BY LAURIE MERMET for The Chief
When New York City passed a law in 2021 saying fast food bosses needed a legitimate reason to fire workers, New Yorkers had strong opinions. Critics said it would hurt businesses and kill jobs. Supporters said they needed protection from getting fired for no good reason.
Three years later, a new report from the city Comptroller Brad Lander shows what actually happened: The fast food industry grew.
The report, released last week, found that since the law took effect in July 2021, the number of fast food restaurants in the city rose from 8,269 to 8,385. More significantly, employment surged 18 percent, jumping from 64,617 to 76,291 workers in the same period.
Now city leaders want to expand these protections to other workers, including delivery and Uber drivers.
Before this law, fast food workers could get fired for almost any reason — or no reason at all — as long as it wasn’t discrimination.
The law requires employers to give written explanations for firings, layoffs or hour cuts of 15 percent or more. For smaller issues, workers get multiple warnings and a chance to improve before being fired, and when layoffs happen, the newest workers go first instead of the veterans.
Didn’t slow growth
The fast food restaurant growth happened while the industry was still bouncing back from Covid-19. The law doesn’t appear to have slowed things down at all, the report showed. Growth after the law beat the rates from pre-law and pre-pandemic.
“[The law] was implemented while this industry was obviously hit hard by the pandemic, and there’s no evidence to suggest that it slowed down growth in employment while the industry was recovering,” said Matan Rider, research and policy analyst for worker’s rights at the Office of the NYC Comptroller who heavily contributed to the report.

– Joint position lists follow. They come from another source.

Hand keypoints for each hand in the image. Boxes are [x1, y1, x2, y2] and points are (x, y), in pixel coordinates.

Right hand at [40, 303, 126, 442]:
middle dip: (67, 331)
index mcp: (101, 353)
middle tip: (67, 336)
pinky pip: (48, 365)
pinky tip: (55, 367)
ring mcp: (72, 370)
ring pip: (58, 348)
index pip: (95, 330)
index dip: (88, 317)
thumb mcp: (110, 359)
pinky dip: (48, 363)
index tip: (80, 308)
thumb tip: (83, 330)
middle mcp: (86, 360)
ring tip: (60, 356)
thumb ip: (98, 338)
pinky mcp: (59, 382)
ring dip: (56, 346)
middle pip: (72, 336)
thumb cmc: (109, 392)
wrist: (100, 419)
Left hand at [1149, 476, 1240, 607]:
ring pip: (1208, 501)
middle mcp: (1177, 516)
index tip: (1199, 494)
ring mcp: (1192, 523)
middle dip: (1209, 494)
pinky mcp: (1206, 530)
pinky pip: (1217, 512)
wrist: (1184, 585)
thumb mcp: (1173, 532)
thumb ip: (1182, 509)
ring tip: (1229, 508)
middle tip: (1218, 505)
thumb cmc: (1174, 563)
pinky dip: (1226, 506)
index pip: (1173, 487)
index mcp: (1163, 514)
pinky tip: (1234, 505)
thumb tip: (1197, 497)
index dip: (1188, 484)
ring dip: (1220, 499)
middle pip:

After the law passed, the number of restaurants grew by an average of 0.2 percent each quarter. Employment grew even faster, at 1.7 percent per quarter.
The report looked at actual cases to see how the law worked.
At a Queens Starbucks, a worker helping to unionize the store got fired, and the company said he lied about workplace violence and missed part of a Covid-19 screening. City investigators found no proof that the employee lied and discovered that other employees skipped the screening frequently without getting fired.
Ultimately, the worker got his job back and received back pay.
‘Adds a lot of needed protections’
In another instance, at a Subway location in Brooklyn, employees found coworkers to cover their shifts when personal emergencies came up but got fired anyway. The city found they’d been let go without a good reason and that the Subway owner didn’t have the warning system the law requires.
From 2021 to 2024, the city’s Department of Consumer and Worker Protection recouped over $185,900 for 48 workers across 55 cases under the just cause law. The biggest settlement came in December 2024 when Starbucks paid $38 million covering more than 15,000 workers at 200 locations for unreasonably cutting hours.
“The stories from workers show that this law adds a lot of needed protections that help them deal with difficult situations,” Rider said.
He said the city timed the report in-part for the law’s three year anniversary and wanted to add evidence to the debate about expanding it. The report is adding fuel to the question of whether all NYC workers should get these protections.
City Council Member Tiffany Cabán thinks so, as she’s pushing for the Secure Jobs Act, which would give every worker in the city the same protections fast food workers have now. She first introduced it in December 2022 and brought it back in May 2024. It hasn’t passed yet.
“Working New Yorkers should not be forced to live under the constant threat of being fired for any reason, or no reason at all, with no warning, no explanation, and no recourse,” Cabán wrote in an emailed statement to The Chief.
The city has already acted on delivery and ride-share workers. A bill that passed this month — Intro 1332 — protects app-based delivery workers from getting deactivated from their accounts without just cause.
“Every worker deserves just cause protections,” said Bhairavi Desai, who runs the New York Taxi Workers Alliance with 28,000 members. “That’s why our Uber and Lyft members fought for and won just cause for Uber and Lyft drivers.”
Paul Sonn from the National Employment Law Project — a nonprofit worker’s rights advocacy group — said the timing matters.
“With a slowing economy and deployment of AI making jobs more precarious, it shows why all New Yorkers need just cause protections,” he said.